Under Northeastern marine and environmental science professor H. William Detrich, Grondin studies the peculiar evolution of icefish, which have over time lost their red blood cells, but still manage to survive in crevices beneath the ice. The scientists’ goal is to find out if the species can continue to survive if the climate warms in their habitat.
The chance to participate in the six-month co-op in Antarctica was the deciding factor in Grondin’s choice to attend Northeastern, so he wants to set the record straight about what’s it really like to live on the polar ice.
- It’s cold, but nothing crazy. Grondin says temperatures are low, but nothing close to the frigid hell his friends imagine when he tells them that he lives about 600 miles south of Cape Horn, the tip of South America. “It’s been an average of 20 degrees Fahrenheit, plus or minus a few degrees depending on the wind,” said Grondin, who had no trouble embracing the cold. His favorite season is winter, which in Antarctica, starts in March and lasts until September.
- He doesn’t live among the animals. And no, there aren’t any polar bears here. “Everyone back home keeps asking me to send them pictures of penguins,” Grondin said. “I haven’t seen one penguin since I got here.” He says seals and and seabirds are the most common sightings, especially when he ventures off the ice in one of the station’s small boats to visit nearby islands or observe glaciers. As a rule, Grondin says, his team tries to avoid the animals they do see, so as not to disturb them.

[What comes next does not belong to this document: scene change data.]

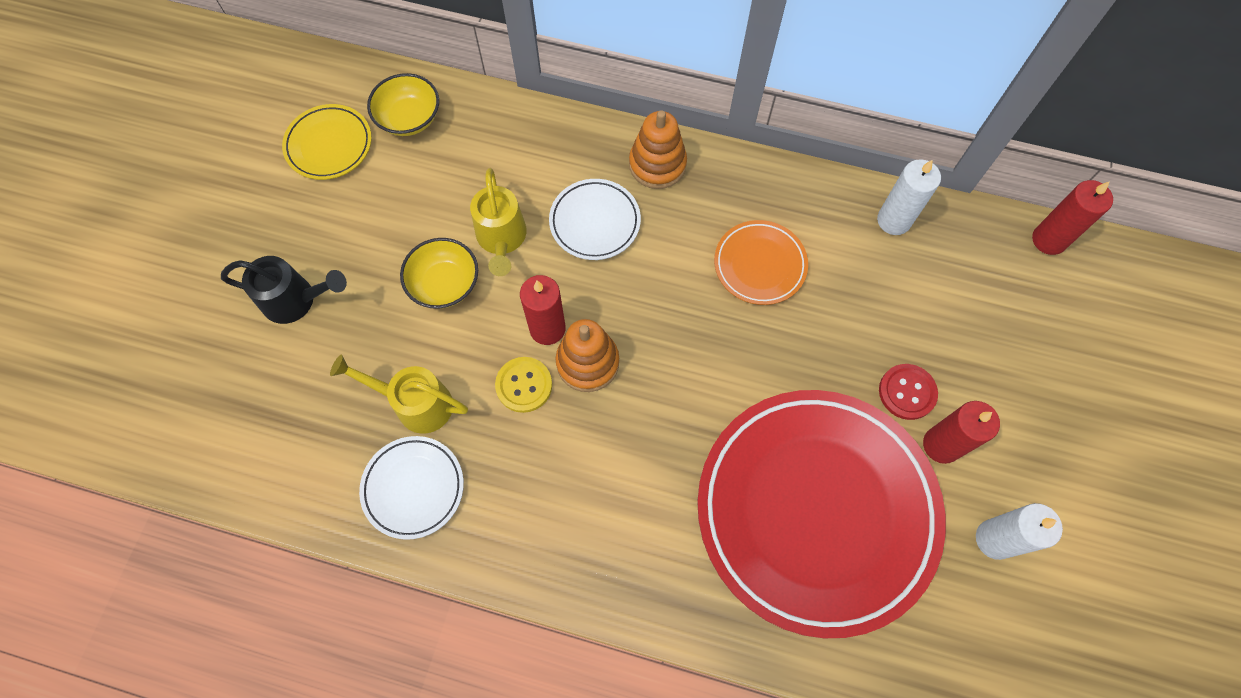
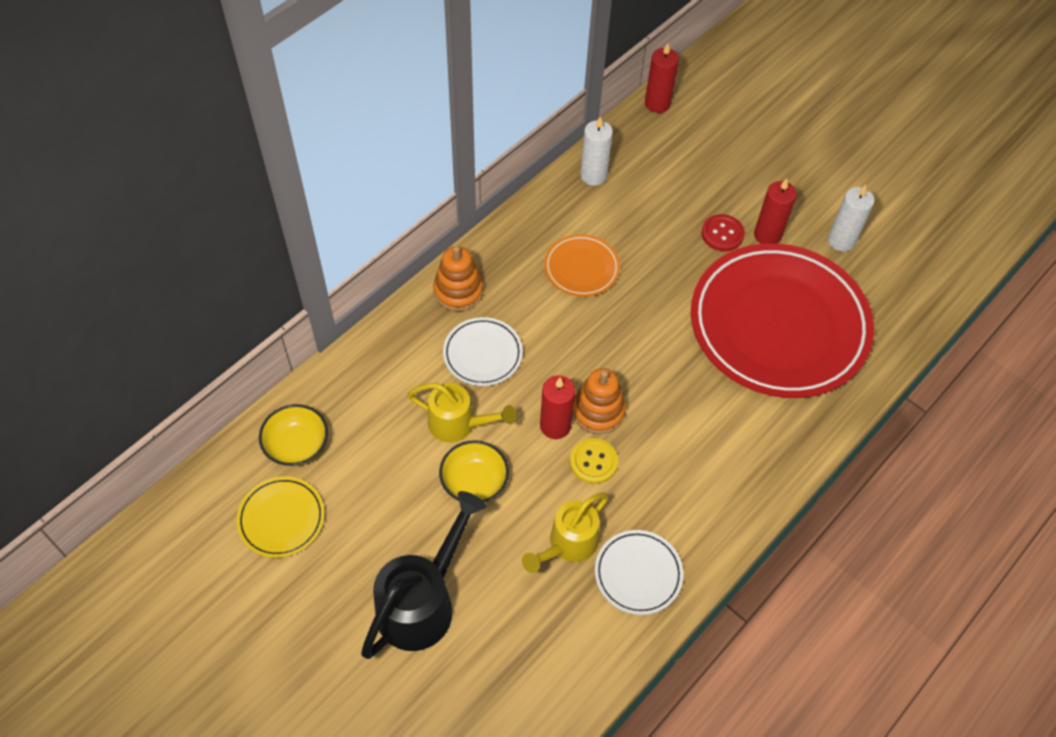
camera: 65 degrees left, 10 degrees down
black watering can [221,256,347,324] -> black watering can [361,491,486,659], size x1.52

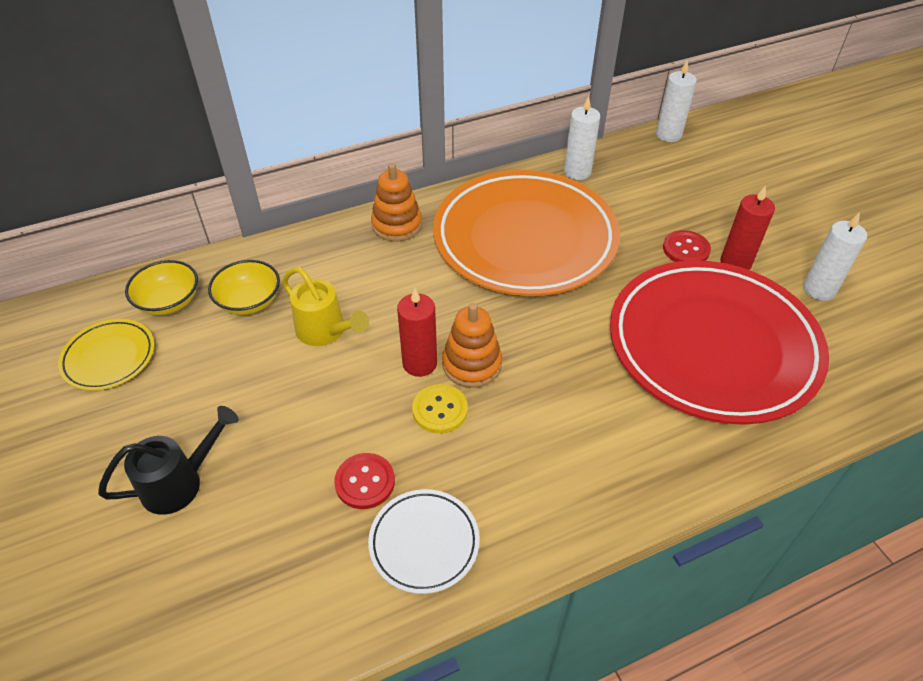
camera: 25 degrees right, 10 degrees down
black watering can [361,491,486,659] -> black watering can [98,406,239,515], size x0.66
yellow bowl [439,440,509,502] -> yellow bowl moved to [208,260,280,315]
white plate [443,317,523,386] -> none
yellow watering can [522,493,609,573] -> red button [334,453,395,509]
orange plate [544,234,620,297] -> orange plate [433,170,620,296], size x2.32
red candle [645,43,679,113] -> white candle [656,59,697,142]

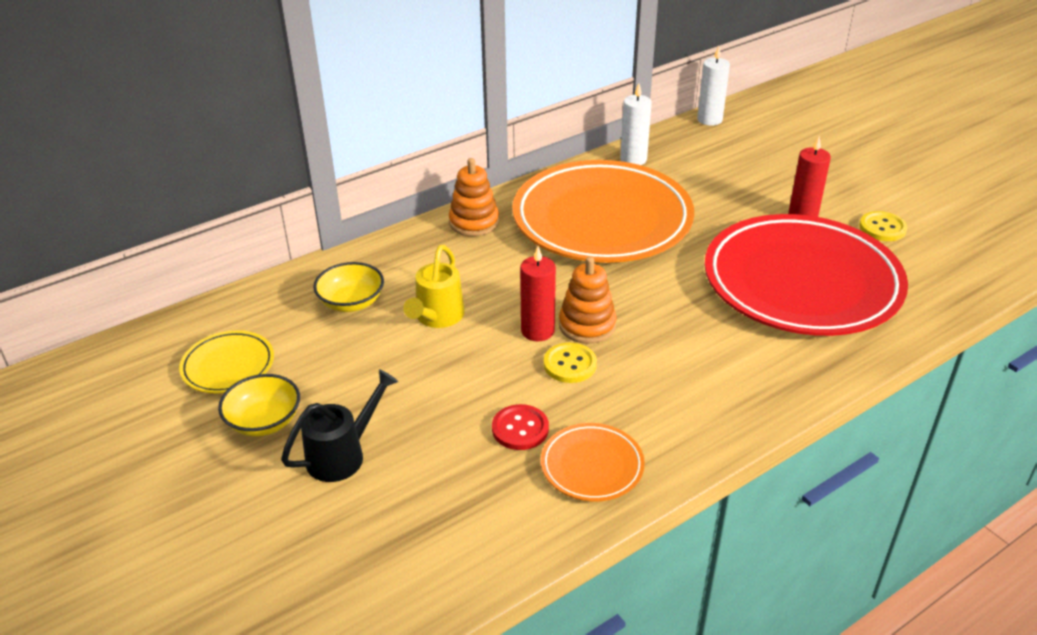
camera: 10 degrees left, 10 degrees down
yellow bowl [125,260,198,315] -> yellow bowl moved to [218,374,300,436]
yellow watering can [282,267,369,346] -> yellow watering can turned 75 degrees clockwise [403,245,465,328]
white plate [368,489,479,594] -> orange plate [541,423,645,501]
red button [663,230,711,262] -> none
white candle [803,212,867,301] -> yellow button [859,211,907,241]

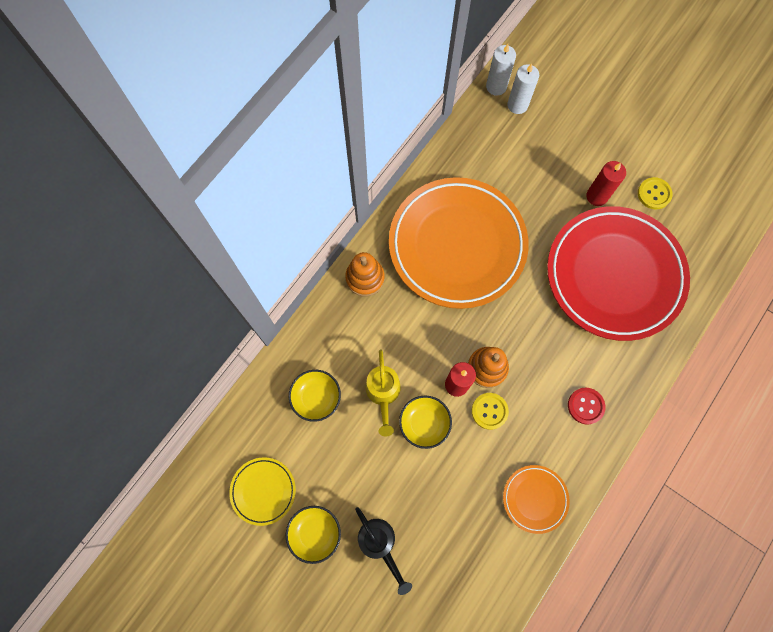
camera: 20 degrees left, 35 degrees up
black watering can [281,369,399,482] -> black watering can turned 120 degrees clockwise [355,507,412,595]
red button [492,404,549,450] -> red button moved to [568,388,605,425]
white candle [620,83,652,165] -> white candle moved to [507,64,539,114]
none -> yellow bowl [399,395,452,449]

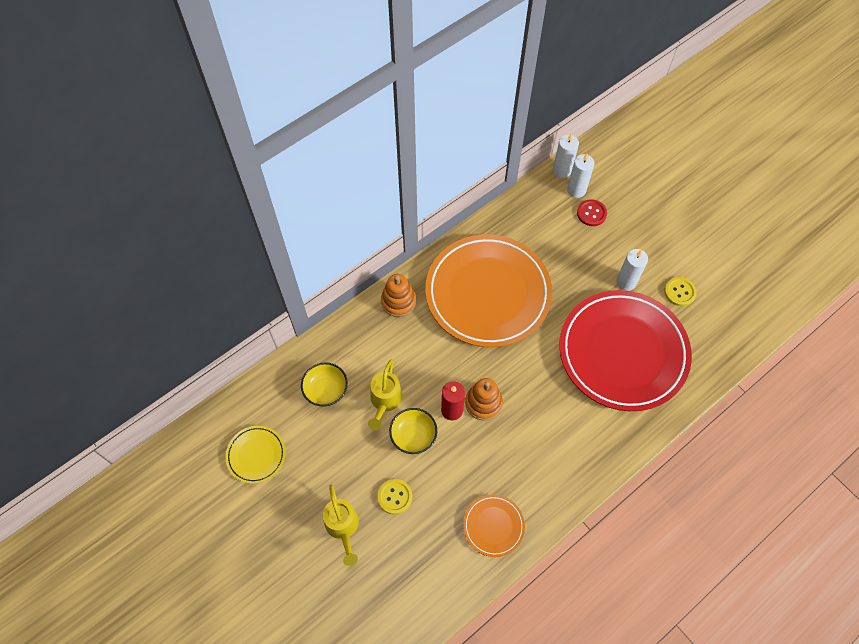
camera: 15 degrees right, 10 degrees down
yellow bowl [286,506,341,564] -> none
black watering can [355,507,412,595] -> yellow watering can [323,485,359,566]
yellow button [472,393,509,430] -> yellow button moved to [378,479,412,514]
red button [568,388,605,425] -> red button moved to [577,199,607,226]
red candle [586,161,626,206] -> white candle [616,249,648,291]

- Speaking of rules, there are quite a few. Just because it’s remote and no one lives there doesn’t mean that Antarctica is a lawless ghost town. Residents at Palmer Station participate in zero-waste living, which means they leave no trace on the surrounding habitats, which have existed without human influence for millenia. “That means limiting the use of equipment outside the lab, how we dispose of human waste, and never littering,” he said. Leave-no-trace policies protect the animals and the environment, but there are also protocols in place to keep the people safe, such as wearing headlamps when it’s dark outside, signing in and out of the facilities, and checking in with the station every 20 minutes if you’re on the water.
- It’s not dark all the time. Anvers Island is north of the Antarctic Circle, so there will never be a full day of complete sun or complete darkness. When Grondin first arrived in May, there were four hours of daylight. “It made getting out of bed pretty difficult, because you don’t rise with the sun,” Grondin said. “But now that the weather’s getting warmer, we get about 12 hours of sunlight during the day.”
- Yes, he’s seen the glaciers melting, but he’s still optimistic about the future. If anything, since he moved to Antarctica Grondin has become more conscious of his environmental footprint by paying more attention to his electricity use, food waste, and transportation. He hopes to brings these habits back with him. “Seeing everyone at the station participate in zero-waste living shows me that even a small group of people can make a difference,” he said.